■ **Task requirements**:
Extract every one of the lines below verbatim, omitting the pictures.
— begin Excerpted records —
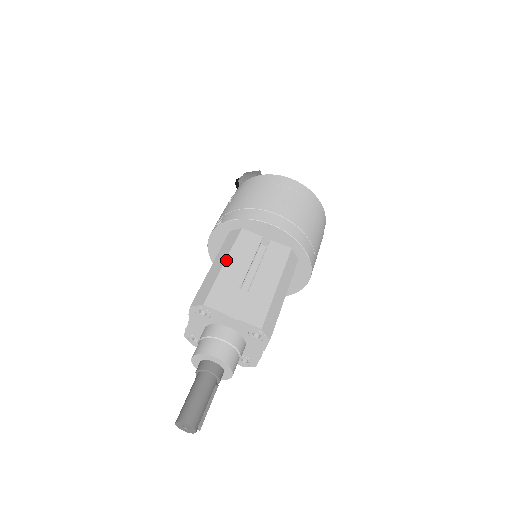
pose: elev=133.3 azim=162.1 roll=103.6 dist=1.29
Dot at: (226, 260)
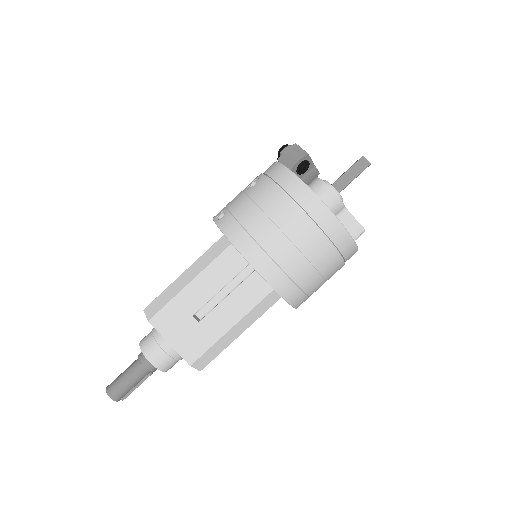
Dot at: (194, 279)
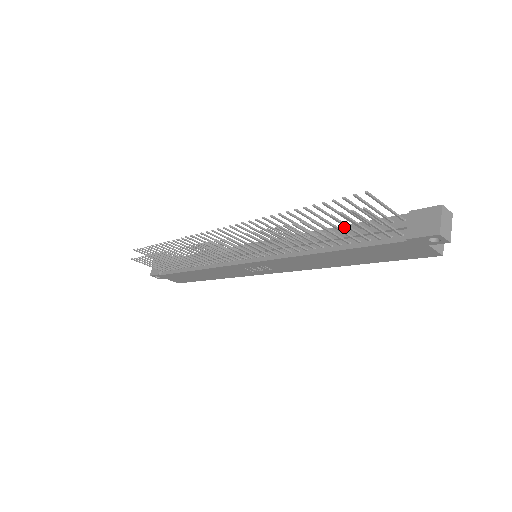
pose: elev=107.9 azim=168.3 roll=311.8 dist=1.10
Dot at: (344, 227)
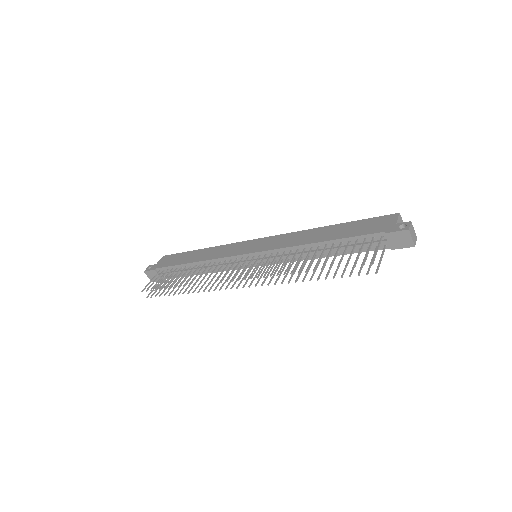
Dot at: (334, 241)
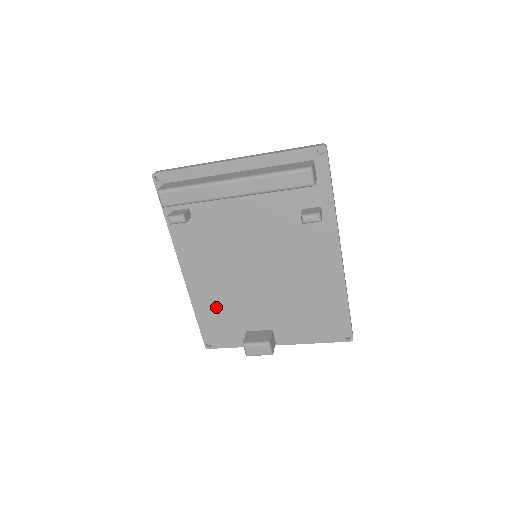
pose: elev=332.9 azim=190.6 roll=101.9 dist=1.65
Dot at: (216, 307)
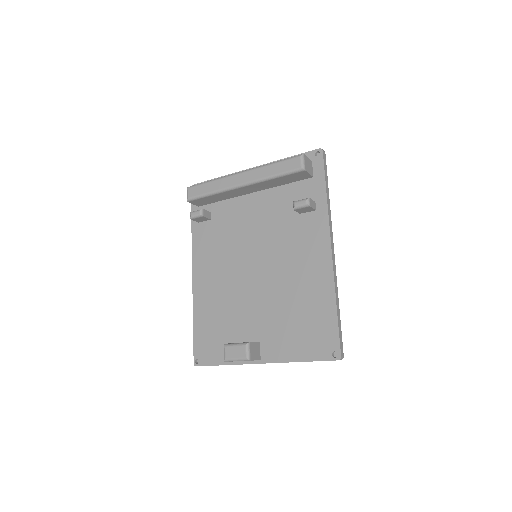
Dot at: (213, 313)
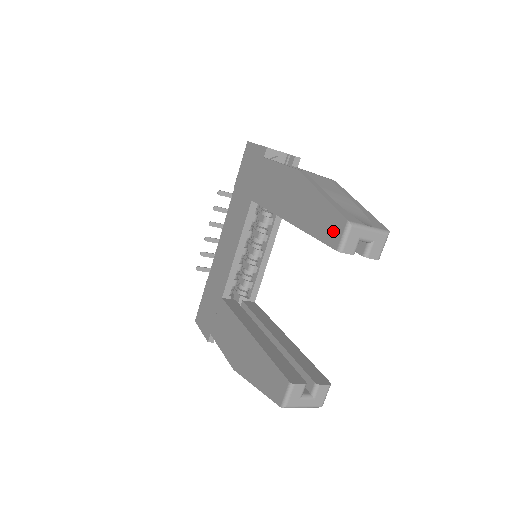
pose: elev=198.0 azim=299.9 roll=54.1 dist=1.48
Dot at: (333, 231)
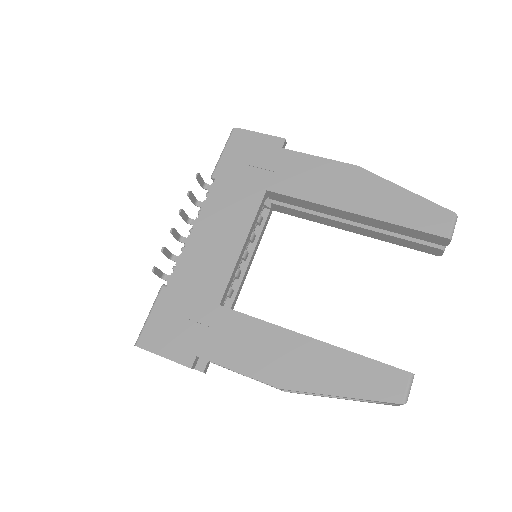
Dot at: (437, 222)
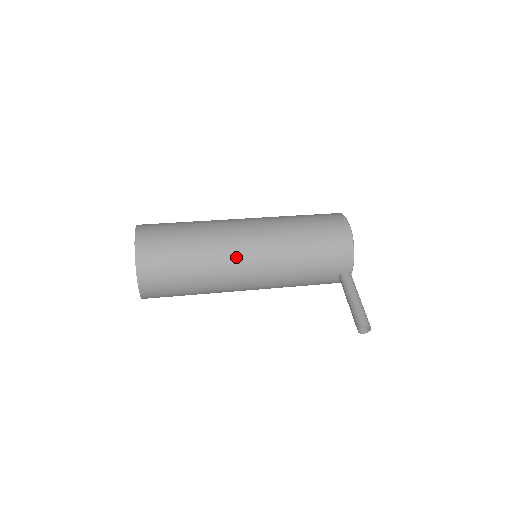
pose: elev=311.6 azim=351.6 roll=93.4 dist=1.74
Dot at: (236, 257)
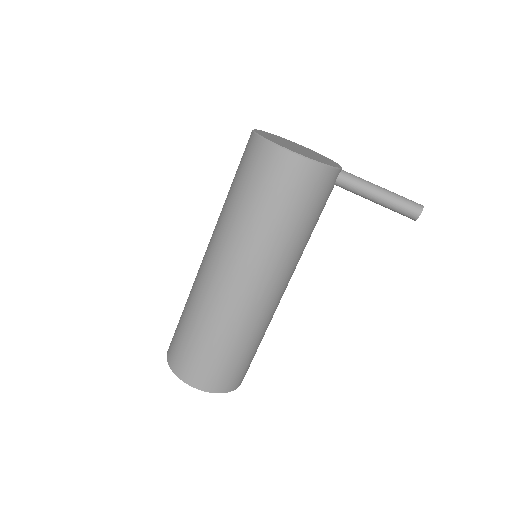
Dot at: (263, 304)
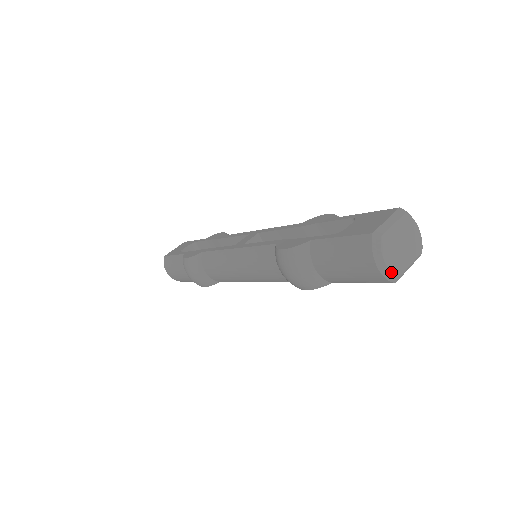
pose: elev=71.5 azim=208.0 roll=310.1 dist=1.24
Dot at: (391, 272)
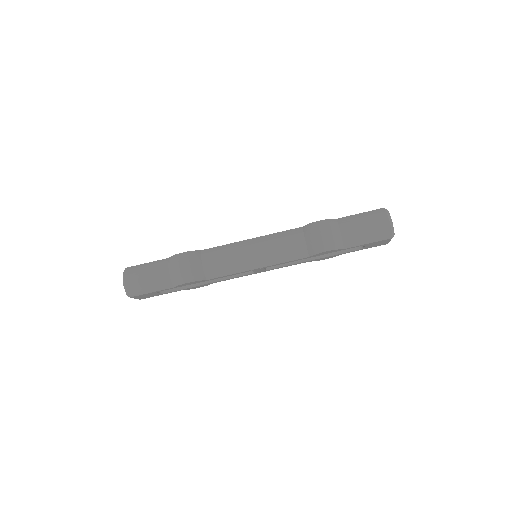
Dot at: occluded
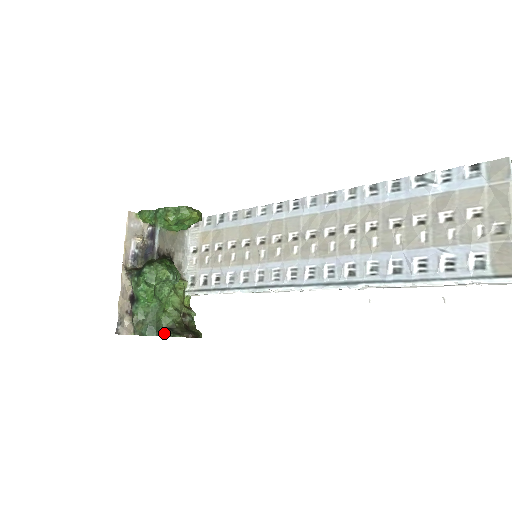
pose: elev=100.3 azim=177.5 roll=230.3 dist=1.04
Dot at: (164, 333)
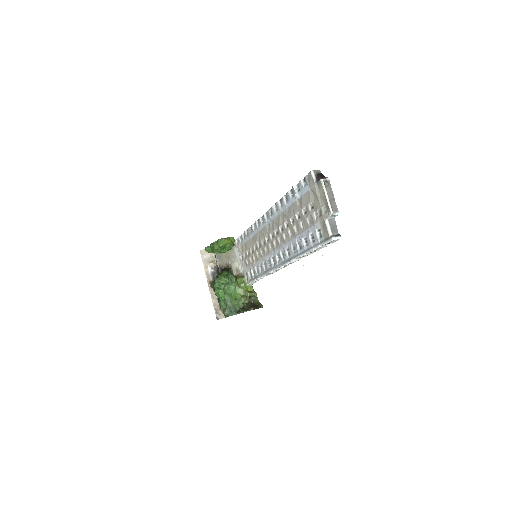
Dot at: (239, 312)
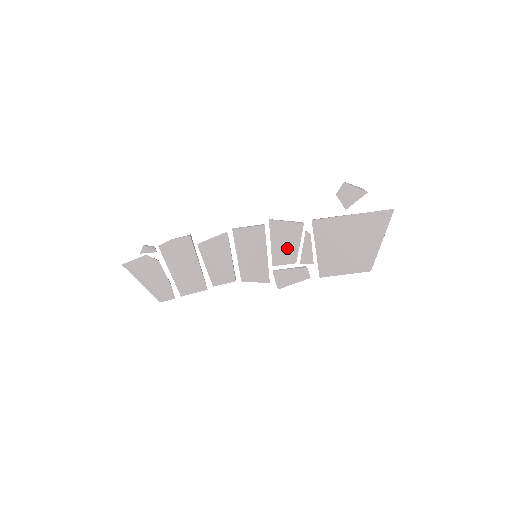
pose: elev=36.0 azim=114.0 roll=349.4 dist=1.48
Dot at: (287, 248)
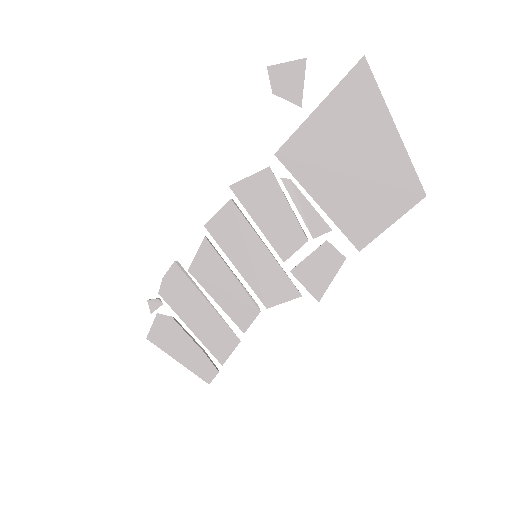
Dot at: (279, 221)
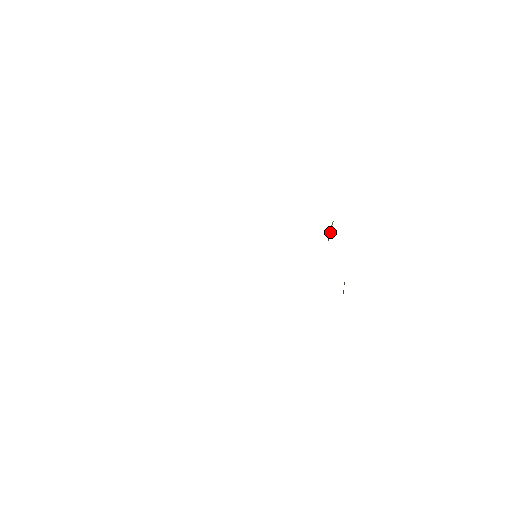
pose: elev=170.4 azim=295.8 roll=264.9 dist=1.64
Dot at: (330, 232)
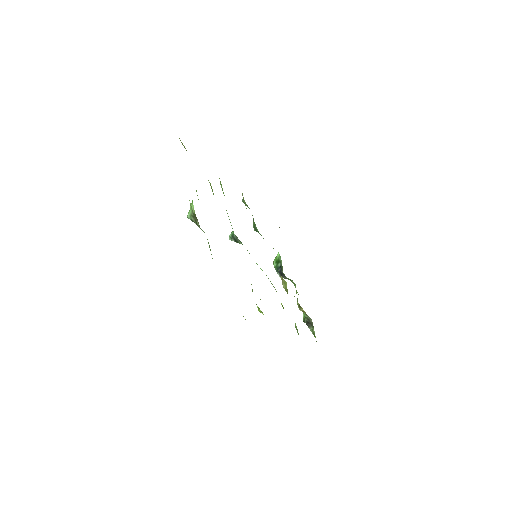
Dot at: (279, 264)
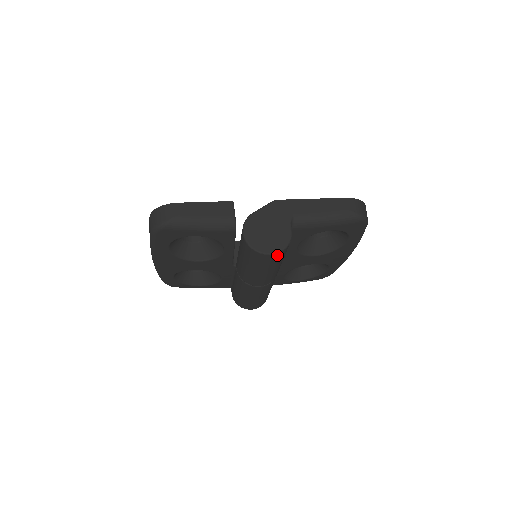
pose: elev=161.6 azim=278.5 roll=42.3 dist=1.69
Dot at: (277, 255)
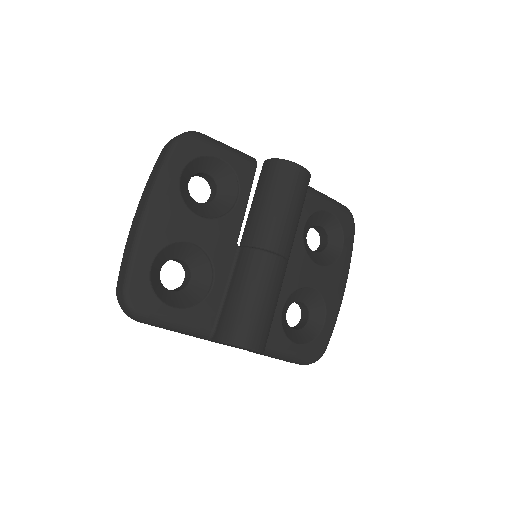
Dot at: (305, 175)
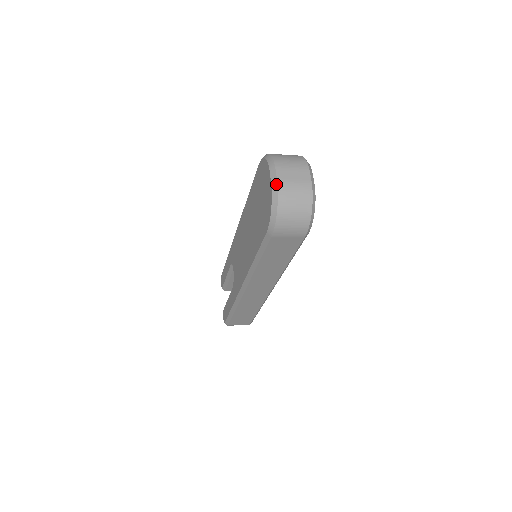
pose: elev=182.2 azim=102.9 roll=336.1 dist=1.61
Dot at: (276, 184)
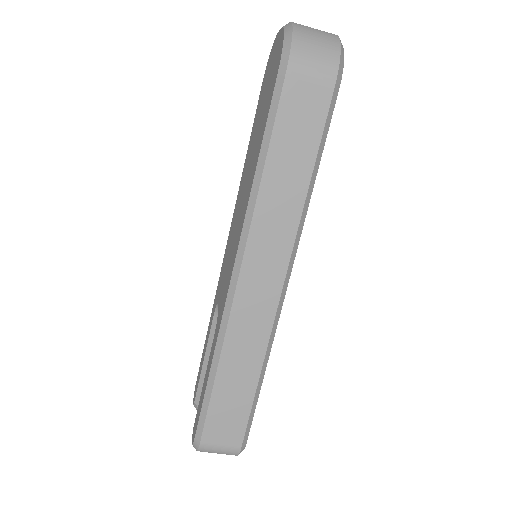
Dot at: occluded
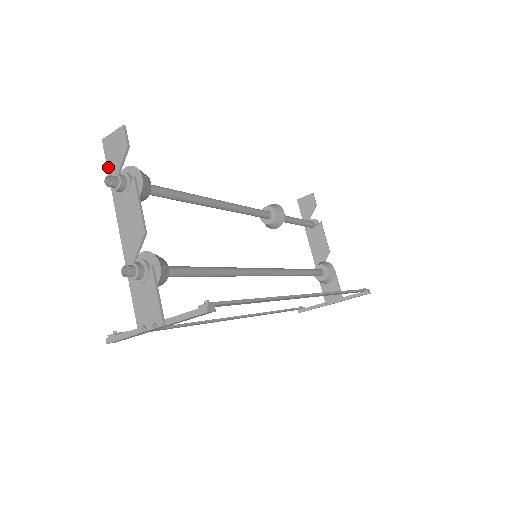
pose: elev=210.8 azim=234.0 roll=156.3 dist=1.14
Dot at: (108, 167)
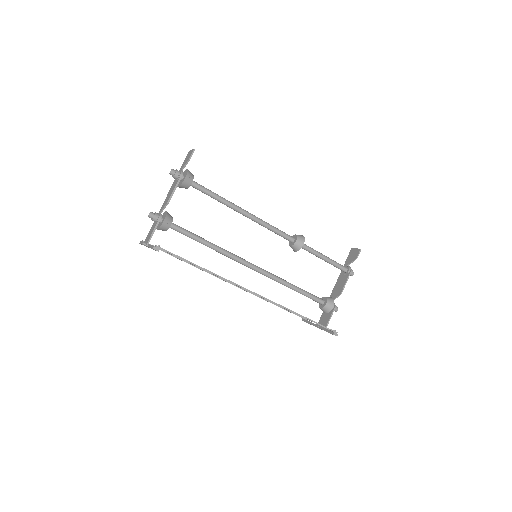
Dot at: (182, 165)
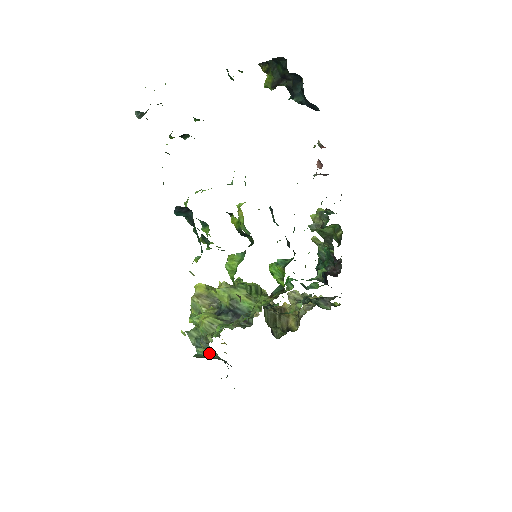
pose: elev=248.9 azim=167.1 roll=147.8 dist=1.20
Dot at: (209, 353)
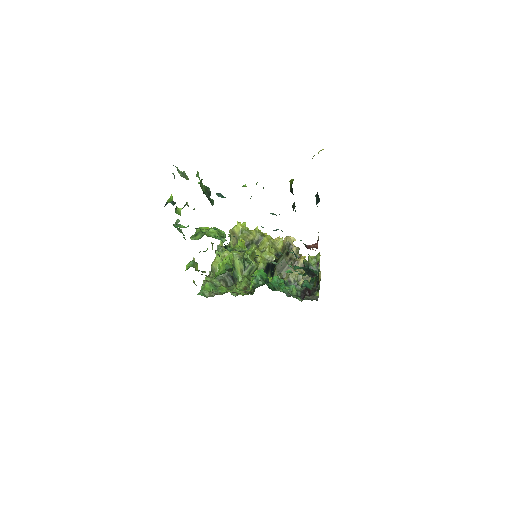
Dot at: occluded
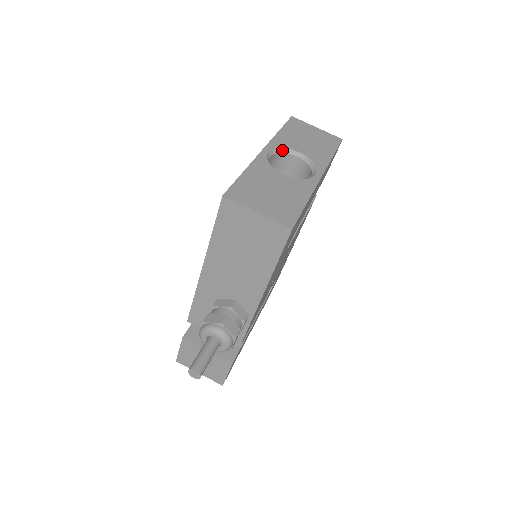
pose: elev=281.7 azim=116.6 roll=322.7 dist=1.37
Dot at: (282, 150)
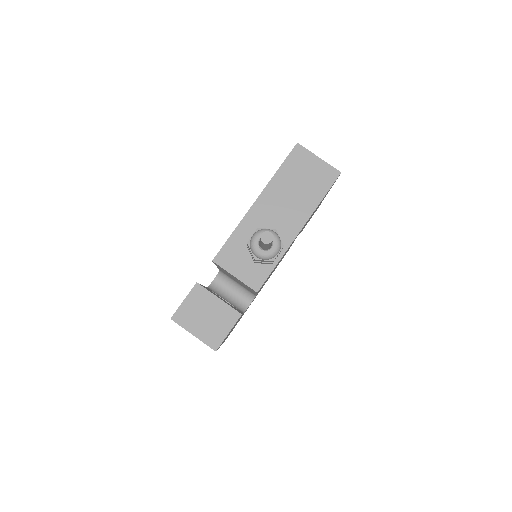
Dot at: occluded
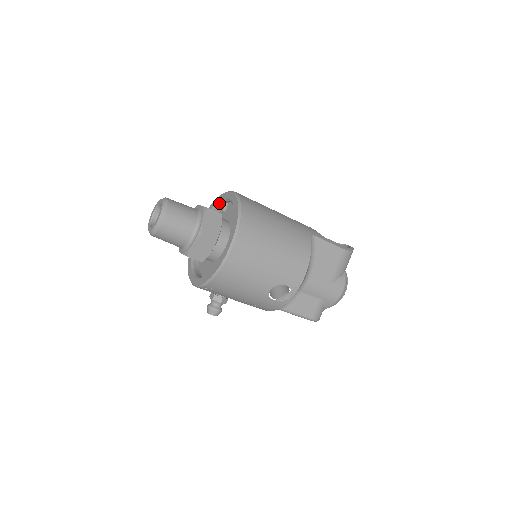
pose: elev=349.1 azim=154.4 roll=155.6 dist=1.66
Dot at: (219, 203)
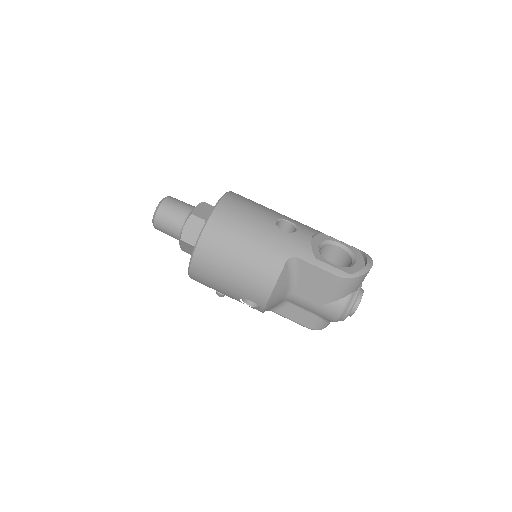
Dot at: occluded
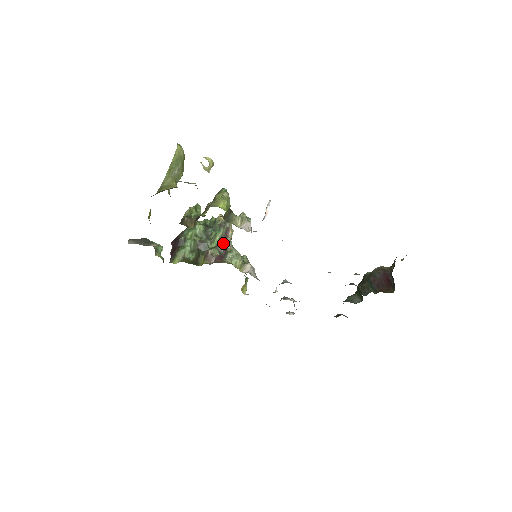
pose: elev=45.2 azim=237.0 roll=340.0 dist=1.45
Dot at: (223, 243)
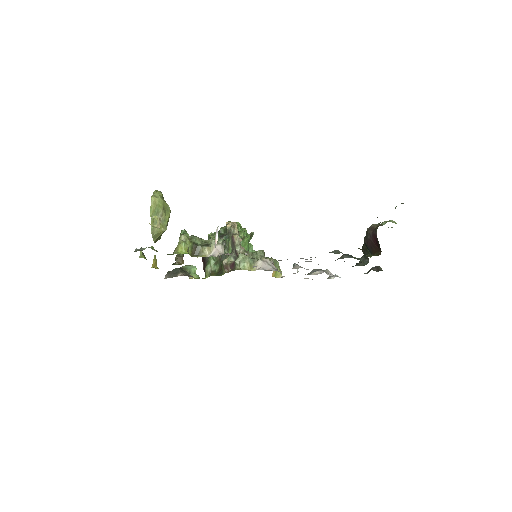
Dot at: (234, 249)
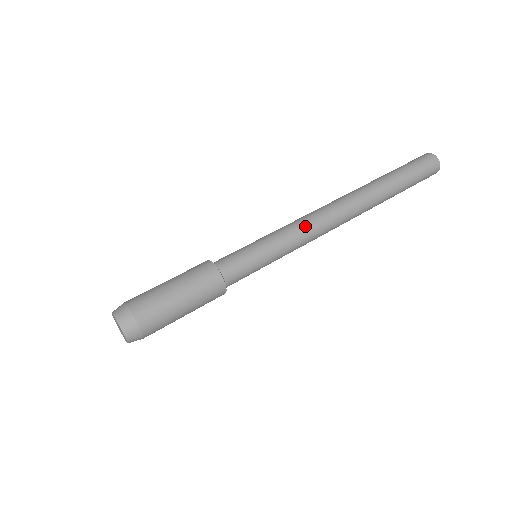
— end Excerpted records —
■ **Task response**:
pose: elev=133.3 azim=162.1 roll=103.6 dist=1.29
Dot at: (226, 260)
Dot at: (194, 279)
pose: elev=107.9 azim=168.3 roll=311.8 dist=1.10
Dot at: (344, 227)
Dot at: (334, 241)
pose: elev=332.9 azim=190.6 roll=101.9 dist=1.65
Dot at: (216, 307)
Dot at: (213, 313)
pose: elev=198.0 azim=299.9 roll=54.1 dist=1.48
Dot at: (333, 231)
Dot at: (437, 222)
pose: elev=311.6 azim=351.6 roll=93.4 dist=1.74
Dot at: (236, 257)
Dot at: (263, 304)
pose: elev=71.5 azim=208.0 roll=310.1 dist=1.24
Dot at: (391, 272)
Dot at: occluded
pose: elev=100.3 azim=177.5 roll=230.3 dist=1.04
Dot at: (164, 333)
Dot at: (239, 312)
pose: elev=36.0 azim=114.0 roll=349.4 dist=1.48
Dot at: (287, 248)
Dot at: (279, 221)
pose: elev=170.4 azim=295.8 roll=264.9 dist=1.64
Dot at: (330, 232)
Dot at: (279, 264)
pose: elev=161.6 azim=278.5 roll=42.3 dist=1.69
Dot at: (277, 255)
Dot at: (305, 175)
pose: elev=182.2 azim=102.9 roll=336.1 dist=1.61
Dot at: (276, 184)
Dot at: occluded
pose: elev=210.8 azim=234.0 roll=156.3 dist=1.14
Dot at: (108, 167)
Dot at: (182, 165)
pose: elev=248.9 azim=167.1 roll=147.8 dist=1.20
Dot at: (209, 353)
Dot at: occluded
pose: elev=281.7 azim=116.6 roll=322.7 dist=1.37
Dot at: (282, 150)
Dot at: occluded
pose: elev=349.1 azim=154.4 roll=155.6 dist=1.66
Dot at: (219, 203)
Dot at: occluded
pose: elev=45.2 azim=237.0 roll=340.0 dist=1.45
Dot at: (223, 243)
Dot at: (234, 249)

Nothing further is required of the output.